Secret Dens — the company’s anonymous app for the workplace — is currently being used “very much” at Google, Facebook and Twitter in closed trials we understand. In the coming weeks, Secret Dens will launch an open beta for new companies to join in. For now, it’s still a free product.

Ping, an AI-based app that the Secret team built in a weekend, is getting less air. The app, which delivers app, film, and reading recommendations, as well as other informative tidbits, is currently in maintenance mode and getting only minor traffic.

To be sure, the flagship app has seen better days. AppAnnie numbers show it currently ranked 189th in the App Store for social networking apps in the U.S., having peaked at number 11 in the same category (and 61 overall) last summer.

Why the decline? Most likely a confluence of a number of reasons. Secret first rose buoyed by a growing public interest in social networking that doesn’t reveal everything to everyone, or only leaves it shared for a moment — others in the category include Whisper, Snapchat, and a wave of encrypted messaging apps like Wickr and many more. The buzz around Secret and its gossipy bedrock then grew as the app allowed posts to get shared and viewed online and raised funding. Then, just as quickly as some people ran to Secret, they ran away, with backlash over the often unbridled negativity of people on the app, all under the cloak of anonymity.

Beyond that, Secret has faced a more prosaic and universal fate. Secret has not managed to keep a large momentum of users adopting the app and talking about it. This a big challenge for many developers in an app market. A developer who works in app analytics recently told me that between 60-70% of consumers who download apps do not open them three months after they get them. It’s a problem of keeping users interested amid the rise of whatever app is the next big thing.

But from what we understand, Secret’s download numbers don’t tell the whole story.

Secret, responding to public comments and its falling star, revamped the app completely, adding private chat, removing the web links, and getting stricter on how to manage negative posts.

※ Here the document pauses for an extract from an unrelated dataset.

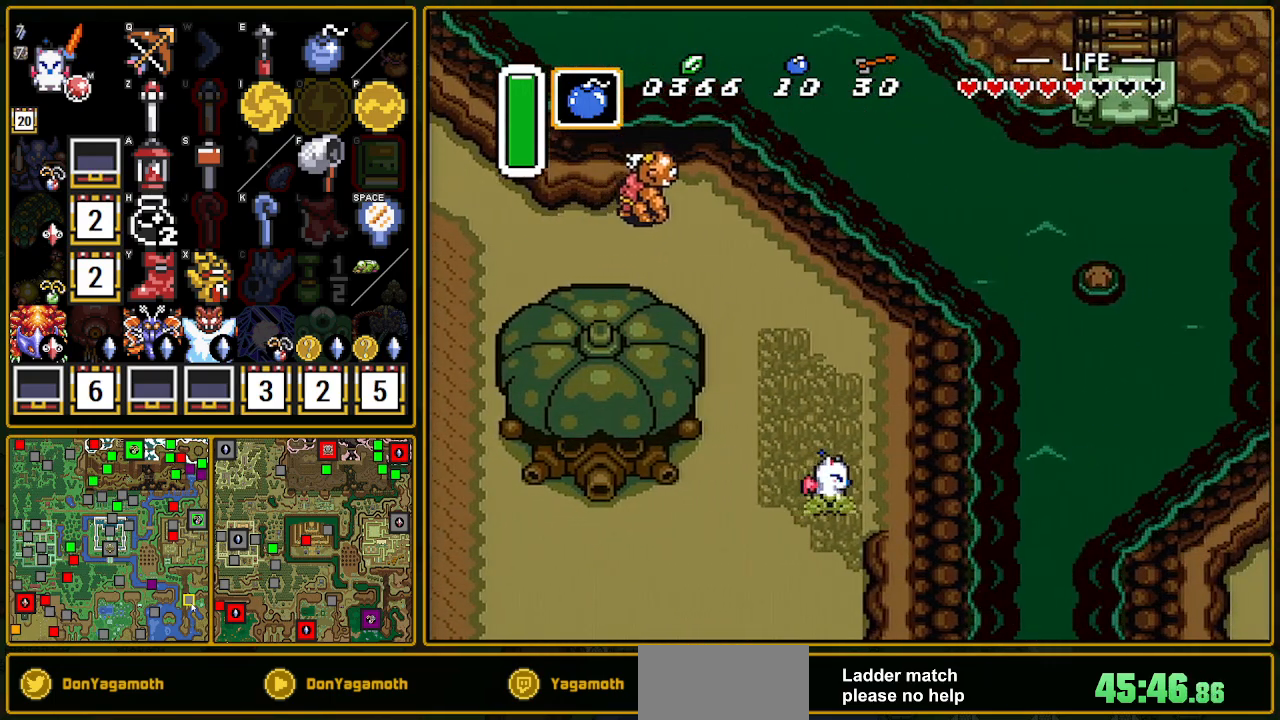
{"buttons": [], "events": [[100, "DPAD_RIGHT", "down"], [150, "DPAD_RIGHT", "up"], [167, "Y", "down"], [217, "A", "down"], [283, "Y", "up"], [383, "A", "up"]]}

At the time, it got dinged for redesigning its main app to look and behave more like other popular social apps, Yik Yak and Snapchat among them. But that younger demographic is exactly the one that Secret is aiming for, and with some success, it seems. The app has apparently seen an increase in engagement when narrowed down to specific locations where it happens to be popular, for example a beach resort around the time of Spring Break. In these cases, the app can see as many as several posts coming up per minute.

Other areas where Secret is doing well? Internationally, with especially active users in Indonesia, which seems to do brisk business in smaller social apps. Indonesia, a parallel universe where Path and Secret are popular.

All of this will go on. The plan will be, we’ve heard, is for the startup to “double down” in areas where Secret is seeing more activity.